2. Information overload

Is it possible to escape from the current overload of information that we’re being subjected to? (Requires sign-in)

(The Economist, approx 24 mins reading time)

Not since the coming of factories, then aeroplanes, domestic appliances and motorways has there been a serious uptick in sound pollution. Yet the spill of information and distraction that comes at us by eye has grown and grown ceaselessly for two decades, without any sign of a halt or plateau. DM! Breaking-news! Inbox (1)! This is a time of the scrolling, bottomless visual, when bus stops and the curved walls of Tube platforms play video adverts and grandma’s face swims onto a smartphone to say hi. People watch Oscar-nominated movies while standing in queues, their devices held at waist height. A Netflix executive can quip, semi-seriously, that he covets the hours we sleep (hours in which we do not, currently, stream Netflix shows).

3. Biblical womanhood

The fight back against the idea of gender ‘complementarity’ in American Christianity.

(The New Yorker, approx 18 mins reading time)

As other historians have pointed out, the idea that women should be subordinate to men has deep roots in the Christian tradition. But Barr’s book argues that the modern version of complementarianism was invented in the twentieth century, in response to an increasingly effective feminist movement, to reinforce cultural gender divisions. “Women think all of this is the Bible because they learn it in their churches,” Barr told me. “But it’s really a post-Second World War construction of domesticity, which was designed to send working women back to the kitchen.”

4. Where do poppers come from?

An illuminating article about the history of poppers.

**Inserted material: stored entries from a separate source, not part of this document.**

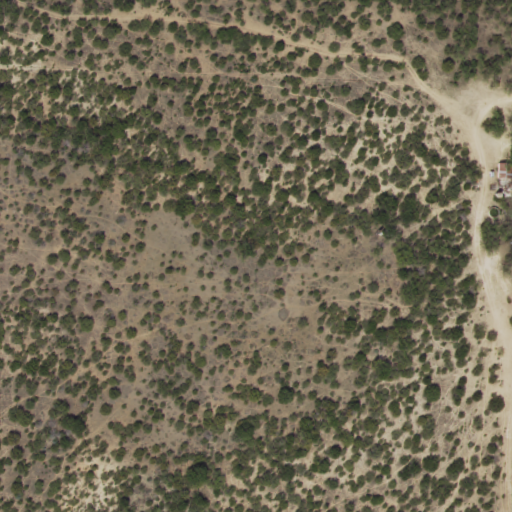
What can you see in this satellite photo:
road: (254, 75)
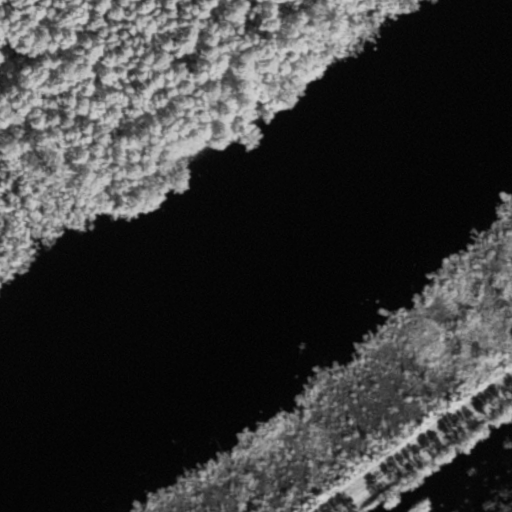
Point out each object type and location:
road: (410, 437)
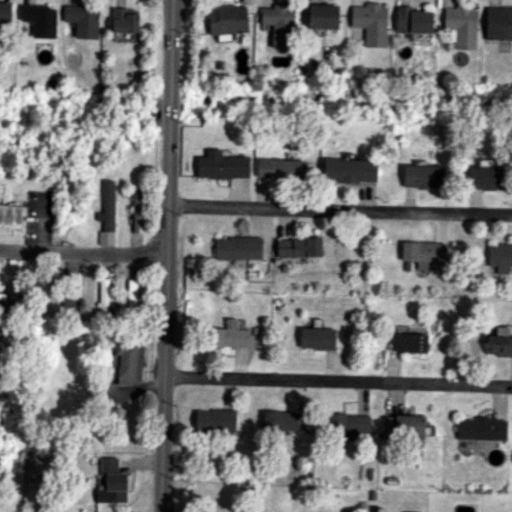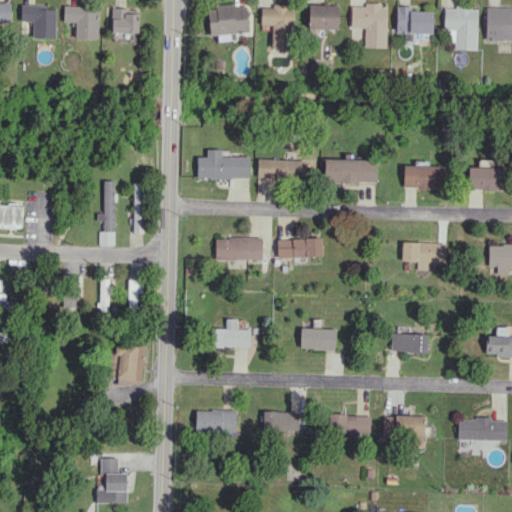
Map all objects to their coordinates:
building: (4, 11)
building: (322, 16)
building: (38, 19)
building: (82, 20)
building: (124, 20)
building: (226, 20)
building: (412, 20)
building: (370, 23)
building: (498, 23)
building: (278, 24)
building: (461, 26)
building: (221, 165)
building: (280, 167)
building: (349, 170)
building: (422, 176)
building: (487, 177)
building: (107, 205)
building: (137, 207)
road: (339, 211)
building: (10, 215)
building: (105, 237)
building: (237, 247)
building: (298, 247)
road: (82, 251)
building: (423, 252)
road: (164, 255)
building: (499, 257)
building: (133, 292)
building: (104, 294)
building: (69, 299)
building: (8, 302)
building: (3, 335)
building: (229, 335)
building: (316, 338)
building: (408, 340)
building: (498, 344)
building: (127, 363)
road: (337, 381)
building: (214, 419)
building: (279, 420)
building: (351, 425)
building: (402, 427)
building: (480, 428)
building: (111, 482)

(Buzzfeed, approx 20 mins reading time)

It’s been roughly 50 years since poppers emerged as a recreational drug in the gay community. In that time, they have become an almost defining product. Their sharp chemical scent evokes both sex and dancing — two activities that can be communal experiences for gay men. “I think there’s a sense of ownership, that this is ours,” said Adam Zmith, a British writer set to release a book this year about poppers and the gay community, Deep Sniff. When I asked Zmith if there was an equivalent product in straight culture, he quipped, “Mortgages? Children?”

5. The science of sweat

Why funky smells repel and attract us.

(The Walrus, approx 20 mins reading time)

The importance of odour for social cohesion is perhaps best exemplified by the challenges of those who cannot smell. People with anosmia—the inability to smell—often face relationship challenges: men without a sense of smell have fewer sexual partners while nonsmelling women are insecure in their relationships. Both are more prone to getting depressed. Meanwhile, some research suggests that empathetic people are more likely to remember the odour of another person. 

6. Matt Damon

Sure aren’t we all big fans of Matt Damon in Ireland? A profile of the recent visitor. 

(New York Times, approx 28 mins reading time)

Yet despite being a hugely famous, sympathetic and very bankable American movie star, Damon has always felt distant, hasn’t he? Which is odd, because he has never floated away into the realm of remote screen deity like his contemporaries Leonardo DiCaprio or Brad Pitt or George Clooney — he’s too solidly earthy for that. Nor has insisted on the mysteries of his being in the manner of Tom Cruise. Instead there’s a cipherlike aspect to Damon, a deeper impenetrability to who he is and what he does that even now, after a quarter-century of watching him, has become so entrenched that we take both it and him for granted.

…AND A CLASSIC FROM THE ARCHIVES…

Here’s a profile of the great Simone Biles from last year. 

(Vice, approx 30 mins reading time)

Biles’ bravado is fairly new for her. I’ve interviewed the gymnast several times, the first being in 2014, by which time she had already won her first world championship. Back then, she tended to downplay her talent, asserting that she was beatable when she clearly was not. Even in 2016, after she had already won three world titles and every other gymnast had all but conceded the Olympic gold to her, she prefaced her remarks by saying things like, “If I make the Olympic team.”